Job item:
Each line with the word "span" must appear in the answer, copied from the records.

Information shown below:

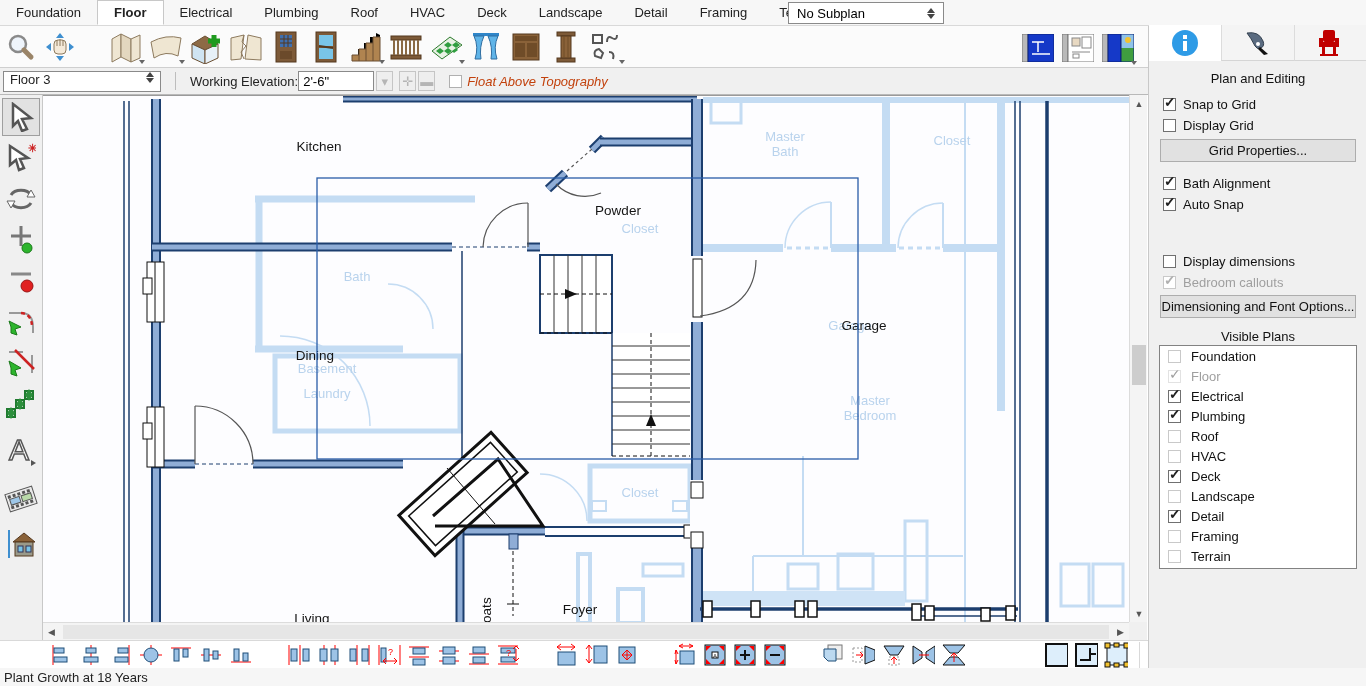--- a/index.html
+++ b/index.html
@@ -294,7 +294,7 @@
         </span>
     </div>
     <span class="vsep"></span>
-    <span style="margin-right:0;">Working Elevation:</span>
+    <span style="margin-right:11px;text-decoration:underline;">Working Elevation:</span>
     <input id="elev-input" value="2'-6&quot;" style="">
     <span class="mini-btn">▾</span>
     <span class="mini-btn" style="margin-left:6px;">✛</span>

End of Information shown.
Information shown below:

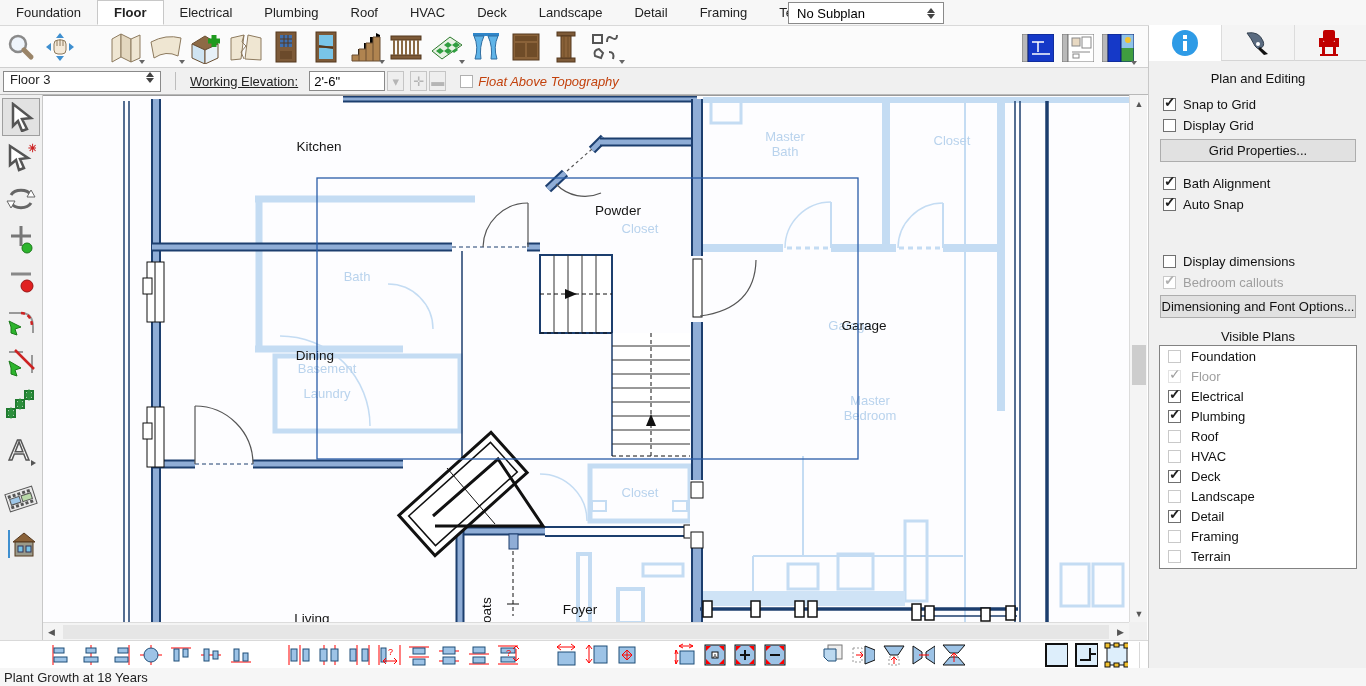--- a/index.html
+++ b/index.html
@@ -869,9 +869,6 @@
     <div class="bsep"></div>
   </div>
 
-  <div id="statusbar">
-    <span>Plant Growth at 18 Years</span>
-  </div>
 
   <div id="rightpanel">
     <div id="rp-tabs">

End of Information shown.

Solution:
         </span>
     <span class="vsep"></span>
-    <span style="margin-right:0;">Working Elevation:</span>
+    <span style="margin-right:11px;text-decoration:underline;">Working Elevation:</span>
     <span class="mini-btn">▾</span>
     <span class="mini-btn" style="margin-left:6px;">✛</span>
-    <span>Plant Growth at 18 Years</span>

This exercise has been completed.